Urban Advantage: Why City Studios Outperform the Suburbs
Perhaps unsurprisingly, studios based in cities are outperforming their suburban counterparts when it comes to both revenue and profit. While they usually pay instructors more per class and are more likely to have managers on staff, they also charge higher prices and bring in more money per member. That being said, BFS points out that rent per square foot is about the same between cities and suburbs.
Key Takeaways:
- One-third of city studios charge $250+ per member per month, vs. 22% in suburbs
- Over half (54%) of city studios bring in $200+ in monthly revenue per member, vs. just 30% of suburban studios
Small Classes, Big Margins: The Pilates Studio Advantage
Pilates studios—particularly those offering Lagree and Megaformer classes—consistently report higher profit margins than other studio types.
According to the report, this comes down to three key factors: premium pricing, a scarcity-based model centered around small group or private sessions and smaller studio footprints. In fact, 81% of city-based Pilates studios rely on sessions with just 5–12 people. Altogether, these elements help keep overhead low and pricing power high, giving Pilates studios a clear edge over other modalities.
Low Prices, Big Spaces: Why Yoga Studios Lag in Profitability
Yoga studios—even the profitable ones—consistently report the lowest margins across all locations. The majority (61%) earn under $500K annually, and nearly half (41%) of those turning a profit still operate below a 10% margin.
Key Takeaways:
- They tend to charge less: 44% of city yoga studios and 67% in suburbs charge under $149/month
- They often lease larger spaces, which can increase overhead
Big Spaces, Modest Margins: The Strength Studio Tradeoff
Whether they’re in cities or suburbs, profitable strength studios in both cities and suburbs demonstrate an annual revenue that is pretty evenly spread across three groups: under $500K, between $500K and $1 million and over $1 million.
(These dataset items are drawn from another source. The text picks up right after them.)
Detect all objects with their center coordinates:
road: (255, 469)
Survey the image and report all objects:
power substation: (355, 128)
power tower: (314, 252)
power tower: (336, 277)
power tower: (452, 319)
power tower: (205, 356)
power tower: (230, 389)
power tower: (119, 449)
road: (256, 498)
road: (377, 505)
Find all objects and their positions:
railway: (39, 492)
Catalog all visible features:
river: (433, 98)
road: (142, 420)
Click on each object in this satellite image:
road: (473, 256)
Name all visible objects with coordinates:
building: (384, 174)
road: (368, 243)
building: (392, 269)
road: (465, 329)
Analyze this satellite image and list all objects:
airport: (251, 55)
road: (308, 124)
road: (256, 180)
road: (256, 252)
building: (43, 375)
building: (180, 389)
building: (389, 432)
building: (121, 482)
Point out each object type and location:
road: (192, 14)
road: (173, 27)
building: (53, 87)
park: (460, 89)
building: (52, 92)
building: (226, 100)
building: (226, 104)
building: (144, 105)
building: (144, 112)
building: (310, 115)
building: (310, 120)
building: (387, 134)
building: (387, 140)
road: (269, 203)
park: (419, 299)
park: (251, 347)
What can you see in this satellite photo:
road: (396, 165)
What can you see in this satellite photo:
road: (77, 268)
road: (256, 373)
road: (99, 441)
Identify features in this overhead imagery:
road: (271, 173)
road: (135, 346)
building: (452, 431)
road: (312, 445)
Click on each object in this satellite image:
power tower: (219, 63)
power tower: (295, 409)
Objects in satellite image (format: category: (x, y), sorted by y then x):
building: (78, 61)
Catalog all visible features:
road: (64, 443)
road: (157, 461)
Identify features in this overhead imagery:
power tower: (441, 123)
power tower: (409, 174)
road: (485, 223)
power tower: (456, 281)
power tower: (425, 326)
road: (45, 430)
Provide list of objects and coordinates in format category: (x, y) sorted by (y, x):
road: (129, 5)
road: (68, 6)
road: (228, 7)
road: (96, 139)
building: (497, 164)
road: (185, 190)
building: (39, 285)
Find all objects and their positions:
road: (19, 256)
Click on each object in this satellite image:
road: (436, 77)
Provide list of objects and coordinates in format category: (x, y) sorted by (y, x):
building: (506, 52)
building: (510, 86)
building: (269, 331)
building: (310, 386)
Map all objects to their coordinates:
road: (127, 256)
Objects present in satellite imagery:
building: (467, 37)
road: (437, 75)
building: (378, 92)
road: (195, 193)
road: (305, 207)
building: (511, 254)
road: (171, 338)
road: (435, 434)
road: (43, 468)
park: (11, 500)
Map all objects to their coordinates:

Most of them land in the 10–19% profit margin range, BFS reports.

Key Takeaways:
- Only 45% of city-based strength studios (and 36% in suburbs) charge $200 or more per month, compared to 65% of Pilates studios
- Strength studios tend to operate in larger spaces—which oftentimes means higher rent
“Profitable Strength studios operate with a wide range of revenue outcomes and lean toward moderate profitability,” the report noted. “Compared to Pilates, they tend to charge less per month and occupy larger spaces—both of which may contribute to tighter margins. Additionally, higher manager pay in Strength studios may further impact overall profitability.”
In addition to its main report, BFS provides detailed breakdowns of yoga, Pilates and strength studios across both city and suburban markets. To dig deeper on its findings, BFS will host a live webinar on May 13, with BFS CEO Julian Barnes unpacking key takeaways and fielding questions.